Fear does more to hinder our witness than any other single item. How does one overcome such a devastating problem? In order to begin to overcome fear, two things must be kept in mind.

First, fear in evangelism is normal. It assures you that you are a normal human being. After all, Paul the apostle was afraid to evangelize. How does he admit to entering Corinth? He determined to be true to the message of Christ and the cross, but he admits to being with them “in weakness, in fear, and in much trembling” (1 Cor. 2:3). In a city filled with such godlessness, impurity, and vice, such fear is certainly understandable.

Paul is not alone. Peter and John had equal reason to be afraid. In Acts 4, we have the first recorded persecution experienced by the early church. Commanded not to speak or teach in the name of Jesus (v. 18), what do Peter and John do—hover in a corner, pray for the rapture, or plead with God to “send Joe”? Not for a minute! Instead, we are taught that they laid their fears before God. “Now, Lord, look on their threats, and grant to Your servants that with all boldness they may speak Your word” (Acts 4:29).

If people with that kind of commitment to the Savior are afraid, why would we not be? After all, fear in evangelism has nothing to do with the presence or lack of spirituality. It has everything to do with being human. We dare not assume that because we are afraid, there is something wrong with our walk with the Lord. How we deal with our fear may be affected by our walk with the Lord, but the presence of fear itself is never attributed in Scripture to a lack of spiritual depth.

With that in mind, a second thing to remember is that the issue is overcoming fear, not removing fear.

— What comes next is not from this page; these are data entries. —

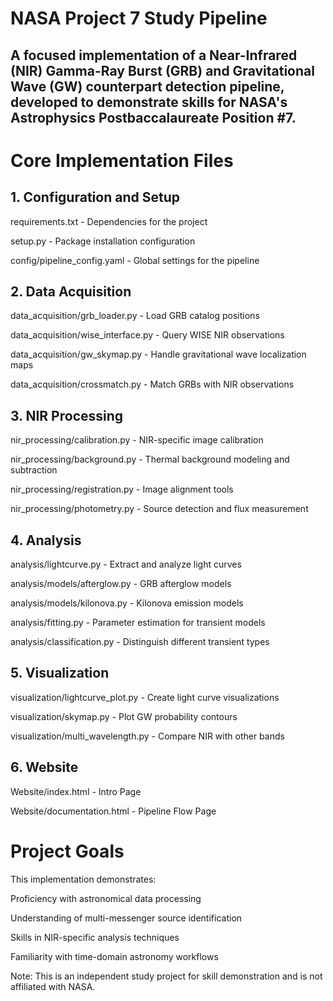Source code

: # NASA Project 7 Study Pipeline
## A focused implementation of a Near-Infrared (NIR) Gamma-Ray Burst (GRB) and Gravitational Wave (GW) counterpart detection pipeline, developed to demonstrate skills for NASA's Astrophysics Postbaccalaureate Position #7.

# Core Implementation Files
## 1. Configuration and Setup
requirements.txt - Dependencies for the project

setup.py - Package installation configuration

config/pipeline_config.yaml - Global settings for the pipeline

## 2. Data Acquisition
data_acquisition/grb_loader.py - Load GRB catalog positions

data_acquisition/wise_interface.py - Query WISE NIR observations

data_acquisition/gw_skymap.py - Handle gravitational wave localization maps

data_acquisition/crossmatch.py - Match GRBs with NIR observations

## 3. NIR Processing
nir_processing/calibration.py - NIR-specific image calibration

nir_processing/background.py - Thermal background modeling and subtraction

nir_processing/registration.py - Image alignment tools

nir_processing/photometry.py - Source detection and flux measurement

## 4. Analysis
analysis/lightcurve.py - Extract and analyze light curves

analysis/models/afterglow.py - GRB afterglow models

analysis/models/kilonova.py - Kilonova emission models

analysis/fitting.py - Parameter estimation for transient models

analysis/classification.py - Distinguish different transient types

## 5. Visualization
visualization/lightcurve_plot.py - Create light curve visualizations

visualization/skymap.py - Plot GW probability contours

visualization/multi_wavelength.py - Compare NIR with other bands

## 6. Website
Website/index.html - Intro Page

Website/documentation.html - Pipeline Flow Page

# Project Goals
This implementation demonstrates:

Proficiency with astronomical data processing

Understanding of multi-messenger source identification

Skills in NIR-specific analysis techniques

Familiarity with time-domain astronomy workflows

Note: This is an independent study project for skill demonstration and is not affiliated with NASA.
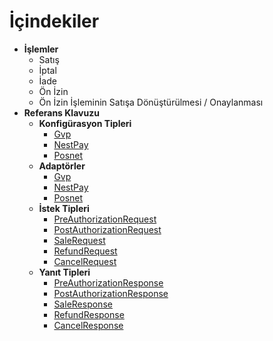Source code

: # İçindekiler
* **İşlemler**
	* Satış
	* İptal
	* İade
	* Ön İzin
	* Ön İzin İşleminin Satışa Dönüştürülmesi / Onaylanması
* **Referans Klavuzu**
	* **Konfigürasyon Tipleri**
		* [Gvp](/docs/References/ConfigurationTypes/Gvp.md)
		* [NestPay](/docs/References/ConfigurationTypes/NestPay.md)
		* [Posnet](/docs/References/ConfigurationTypes/Posnet.md)
	* **Adaptörler**
		* [Gvp](/docs/References/Adapters/Gvp.md)
		* [NestPay](/docs/References/Adapters/NestPay.md)
		* [Posnet](/docs/References/Adapters/Posnet.md)
	* **İstek Tipleri**
		* [PreAuthorizationRequest](/docs/References/RequestTypes/PreAuthorizationRequest.md)
		* [PostAuthorizationRequest](/docs/References/RequestTypes/PostAuthorizationRequest.md)
		* [SaleRequest](/docs/References/RequestTypes/SaleRequest.md)
		* [RefundRequest](/docs/References/RequestTypes/RefundRequest.md)
		* [CancelRequest](/docs/References/RequestTypes/CancelRequest.md)
	* **Yanıt Tipleri**	
		* [PreAuthorizationResponse](/docs/References/ResponseTypes/PreAuthorizationResponse.md)
		* [PostAuthorizationResponse](/docs/References/ResponseTypes/PostAuthorizationResponse.md)
		* [SaleResponse](/docs/References/ResponseTypes/SaleResponse.md)
		* [RefundResponse](/docs/References/ResponseTypes/RefundResponse.md)
		* [CancelResponse](/docs/References/ResponseTypes/CancelResponse.md)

This side of heaven one will always have times of fear. Paul the apostle requested prayer that “utterance may be given to me, that I may open my mouth boldly to make known the mystery of the gospel” (Eph. 6:19). When Paul wrote these words he was writing them as a prisoner in Rome. When he was in prison he had time to think back on his evangelistic experiences. Paul had spent three years in Ephesus and God used him mightily. Not only had he established a strong Christian church in Ephesus, he also sent out messengers through whom the whole province of Asia was evangelized. Churches were established in each of its major population centers.

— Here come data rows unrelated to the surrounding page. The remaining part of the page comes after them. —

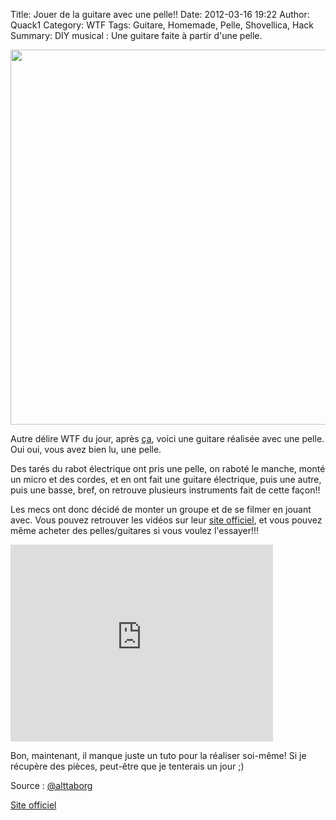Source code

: Title: Jouer de la guitare avec une pelle!!
Date: 2012-03-16 19:22
Author: Quack1
Category: WTF
Tags: Guitare, Homemade, Pelle, Shovellica, Hack
Summary: DIY musical : Une guitare faite à partir d'une pelle.

<div align=center><img src="static/upload/shovellica.png" width="600" align=center /></div>

Autre délire WTF du jour, après [ça][], voici une guitare réalisée avec
une pelle. Oui oui, vous avez bien lu, une pelle.

Des tarés du rabot électrique ont pris une pelle, on raboté le manche,
monté un micro et des cordes, et en ont fait une guitare électrique,
puis une autre, puis une basse, bref, on retrouve plusieurs instruments
fait de cette façon!!

Les mecs ont donc décidé de monter un groupe et de se filmer en jouant
avec. Vous pouvez retrouver les vidéos sur leur [site officiel][], et
vous pouvez même acheter des pelles/guitares si vous voulez l'essayer!!!

<iframe width="420" height="315" src="http://www.youtube.com/embed/tc6gv-fbUDs" frameborder="0" allowfullscreen></iframe>

Bon, maintenant, il manque juste un tuto pour la réaliser soi-même! Si
je récupère des pièces, peut-être que je tenterais un jour ;)

Source : [@alttaborg][]

[Site officiel][site officiel]

  [ça]: http://quack1.wordpress.com/2012/03/16/10h-de-respiration-de-dark-vador/ "10h de respiration de Dark Vador"
  [site officiel]: http://www.shovellica.com/ "http://www.shovellica.com/"
  [@alttaborg]: https://twitter.com/#!/alttaborg/status/180714599757258754 "@alttaborg"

Do you mean Paul the apostle is actually requesting prayer for boldness in evangelism after his extensive experience? Most certainly. He knew full well that once fear raises its ugly head and is dealt with, it is not gone forever—never having to be dealt with again. Instead of thinking in terms of never being afraid, Paul had to think in terms of overcoming fear each time it became a major obstacle to sharing the Gospel.

Moments of fear will always be there. Anyone who says they are never afraid to share Christ is most likely not being honest with you. Fear in evangelism is normal and natural. This side of heaven it will occur and reoccur. To say, “I don’t witness because I’m afraid” is an explanation. It dare not become an excuse. The issue is what we do with our fear.